----- DATA -----

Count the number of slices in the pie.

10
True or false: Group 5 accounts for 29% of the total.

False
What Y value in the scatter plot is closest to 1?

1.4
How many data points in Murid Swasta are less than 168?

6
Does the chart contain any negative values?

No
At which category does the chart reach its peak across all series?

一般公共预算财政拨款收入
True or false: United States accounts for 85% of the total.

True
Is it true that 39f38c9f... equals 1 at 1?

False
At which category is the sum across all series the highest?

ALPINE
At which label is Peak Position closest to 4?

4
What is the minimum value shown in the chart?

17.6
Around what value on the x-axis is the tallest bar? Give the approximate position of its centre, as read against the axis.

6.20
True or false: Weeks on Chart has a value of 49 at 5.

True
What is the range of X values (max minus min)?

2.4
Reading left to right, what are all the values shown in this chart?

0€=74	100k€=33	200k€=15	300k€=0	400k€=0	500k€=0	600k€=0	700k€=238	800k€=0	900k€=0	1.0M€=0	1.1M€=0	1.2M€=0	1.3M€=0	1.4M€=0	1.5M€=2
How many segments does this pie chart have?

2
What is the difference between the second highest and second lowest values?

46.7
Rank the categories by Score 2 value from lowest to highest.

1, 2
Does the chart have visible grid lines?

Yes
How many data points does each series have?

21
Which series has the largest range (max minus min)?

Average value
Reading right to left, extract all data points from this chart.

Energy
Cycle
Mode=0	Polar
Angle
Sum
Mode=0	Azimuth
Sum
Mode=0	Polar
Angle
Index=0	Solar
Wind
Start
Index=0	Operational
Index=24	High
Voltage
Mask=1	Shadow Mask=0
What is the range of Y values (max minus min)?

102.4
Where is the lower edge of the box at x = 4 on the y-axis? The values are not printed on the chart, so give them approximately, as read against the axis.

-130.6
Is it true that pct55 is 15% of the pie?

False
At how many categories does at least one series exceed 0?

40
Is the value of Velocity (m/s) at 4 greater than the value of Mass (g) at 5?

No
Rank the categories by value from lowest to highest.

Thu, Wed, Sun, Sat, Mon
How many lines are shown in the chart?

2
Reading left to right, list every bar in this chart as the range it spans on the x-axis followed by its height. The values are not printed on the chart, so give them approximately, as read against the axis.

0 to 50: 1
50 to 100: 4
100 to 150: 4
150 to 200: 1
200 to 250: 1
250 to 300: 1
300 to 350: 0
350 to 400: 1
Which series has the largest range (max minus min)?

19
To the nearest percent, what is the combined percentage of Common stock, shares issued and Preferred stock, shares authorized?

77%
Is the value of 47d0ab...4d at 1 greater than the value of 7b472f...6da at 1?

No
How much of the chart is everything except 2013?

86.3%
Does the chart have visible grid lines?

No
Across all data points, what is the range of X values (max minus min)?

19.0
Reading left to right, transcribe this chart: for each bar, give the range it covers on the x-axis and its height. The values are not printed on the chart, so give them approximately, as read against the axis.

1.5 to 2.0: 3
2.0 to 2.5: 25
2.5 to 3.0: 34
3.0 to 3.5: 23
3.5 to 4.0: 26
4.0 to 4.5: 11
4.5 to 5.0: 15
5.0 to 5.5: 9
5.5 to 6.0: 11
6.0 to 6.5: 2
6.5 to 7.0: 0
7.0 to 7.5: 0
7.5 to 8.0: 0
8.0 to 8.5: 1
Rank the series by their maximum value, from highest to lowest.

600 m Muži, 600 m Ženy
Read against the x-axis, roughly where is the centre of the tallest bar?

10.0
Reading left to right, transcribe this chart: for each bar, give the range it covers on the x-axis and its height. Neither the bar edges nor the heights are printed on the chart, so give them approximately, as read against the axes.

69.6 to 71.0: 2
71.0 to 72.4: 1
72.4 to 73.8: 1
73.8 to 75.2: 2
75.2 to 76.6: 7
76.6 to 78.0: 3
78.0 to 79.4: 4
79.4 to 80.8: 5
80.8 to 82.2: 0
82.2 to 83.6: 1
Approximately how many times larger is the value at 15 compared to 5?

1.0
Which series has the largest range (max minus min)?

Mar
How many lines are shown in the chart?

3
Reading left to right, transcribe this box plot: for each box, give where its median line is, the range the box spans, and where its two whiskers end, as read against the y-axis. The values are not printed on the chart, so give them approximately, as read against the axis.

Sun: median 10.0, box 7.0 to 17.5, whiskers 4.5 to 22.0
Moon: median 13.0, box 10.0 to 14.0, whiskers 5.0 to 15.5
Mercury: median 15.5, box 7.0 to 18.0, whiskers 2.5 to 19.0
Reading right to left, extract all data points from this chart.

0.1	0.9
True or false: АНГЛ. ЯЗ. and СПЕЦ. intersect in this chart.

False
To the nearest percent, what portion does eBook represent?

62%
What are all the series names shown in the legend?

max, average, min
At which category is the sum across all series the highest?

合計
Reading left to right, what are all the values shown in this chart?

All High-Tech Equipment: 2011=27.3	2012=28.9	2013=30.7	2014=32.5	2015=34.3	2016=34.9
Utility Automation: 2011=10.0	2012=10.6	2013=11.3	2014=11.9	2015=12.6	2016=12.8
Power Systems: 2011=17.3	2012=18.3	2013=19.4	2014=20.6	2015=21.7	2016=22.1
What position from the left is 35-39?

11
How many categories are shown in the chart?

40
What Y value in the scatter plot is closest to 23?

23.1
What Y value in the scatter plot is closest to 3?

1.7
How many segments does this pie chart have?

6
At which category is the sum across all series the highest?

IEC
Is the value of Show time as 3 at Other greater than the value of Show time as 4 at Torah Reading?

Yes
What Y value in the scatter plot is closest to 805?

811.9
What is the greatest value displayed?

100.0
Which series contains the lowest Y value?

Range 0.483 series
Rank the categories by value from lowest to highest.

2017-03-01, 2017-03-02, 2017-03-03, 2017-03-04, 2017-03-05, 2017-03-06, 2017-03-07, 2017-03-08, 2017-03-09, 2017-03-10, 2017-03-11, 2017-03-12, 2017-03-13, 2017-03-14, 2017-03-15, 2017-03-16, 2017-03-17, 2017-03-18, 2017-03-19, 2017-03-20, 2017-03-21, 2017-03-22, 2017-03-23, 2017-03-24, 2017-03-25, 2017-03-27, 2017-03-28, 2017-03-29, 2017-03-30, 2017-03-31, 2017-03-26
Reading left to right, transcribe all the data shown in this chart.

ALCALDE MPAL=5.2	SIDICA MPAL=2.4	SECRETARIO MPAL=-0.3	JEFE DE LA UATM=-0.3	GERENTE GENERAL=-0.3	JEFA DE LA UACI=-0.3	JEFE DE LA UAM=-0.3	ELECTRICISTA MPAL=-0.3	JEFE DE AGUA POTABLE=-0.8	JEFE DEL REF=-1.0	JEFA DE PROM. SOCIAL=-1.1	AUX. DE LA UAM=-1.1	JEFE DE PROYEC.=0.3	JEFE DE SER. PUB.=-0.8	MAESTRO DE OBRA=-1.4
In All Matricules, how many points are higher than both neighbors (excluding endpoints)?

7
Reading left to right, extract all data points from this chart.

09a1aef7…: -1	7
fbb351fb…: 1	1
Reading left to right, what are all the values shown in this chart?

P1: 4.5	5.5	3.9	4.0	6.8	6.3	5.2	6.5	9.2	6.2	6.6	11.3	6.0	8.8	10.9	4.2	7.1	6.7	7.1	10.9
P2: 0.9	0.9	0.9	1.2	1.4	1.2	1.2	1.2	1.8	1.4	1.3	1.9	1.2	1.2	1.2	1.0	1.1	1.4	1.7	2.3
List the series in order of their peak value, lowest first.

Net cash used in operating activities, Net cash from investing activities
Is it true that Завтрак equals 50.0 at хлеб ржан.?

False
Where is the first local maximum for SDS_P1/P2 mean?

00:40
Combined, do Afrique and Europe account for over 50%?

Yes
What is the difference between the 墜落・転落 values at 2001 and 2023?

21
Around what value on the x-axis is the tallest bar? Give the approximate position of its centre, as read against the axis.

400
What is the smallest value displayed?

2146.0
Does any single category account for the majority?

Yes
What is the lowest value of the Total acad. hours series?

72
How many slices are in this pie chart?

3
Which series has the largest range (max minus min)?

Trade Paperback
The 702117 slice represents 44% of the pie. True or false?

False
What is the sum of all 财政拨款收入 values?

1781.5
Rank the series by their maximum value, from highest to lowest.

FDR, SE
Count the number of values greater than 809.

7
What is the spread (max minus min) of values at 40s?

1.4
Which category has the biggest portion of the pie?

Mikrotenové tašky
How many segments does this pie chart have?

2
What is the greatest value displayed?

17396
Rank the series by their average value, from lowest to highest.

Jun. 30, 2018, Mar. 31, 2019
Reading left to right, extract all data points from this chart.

-----

Repeat word for word the lines of the records that begin at the first line and stop after the line containing "At which category does".

Count the number of slices in the pie.

10
True or false: Group 5 accounts for 29% of the total.

False
What Y value in the scatter plot is closest to 1?

1.4
How many data points in Murid Swasta are less than 168?

6
Does the chart contain any negative values?

No
At which category does the chart reach its peak across all series?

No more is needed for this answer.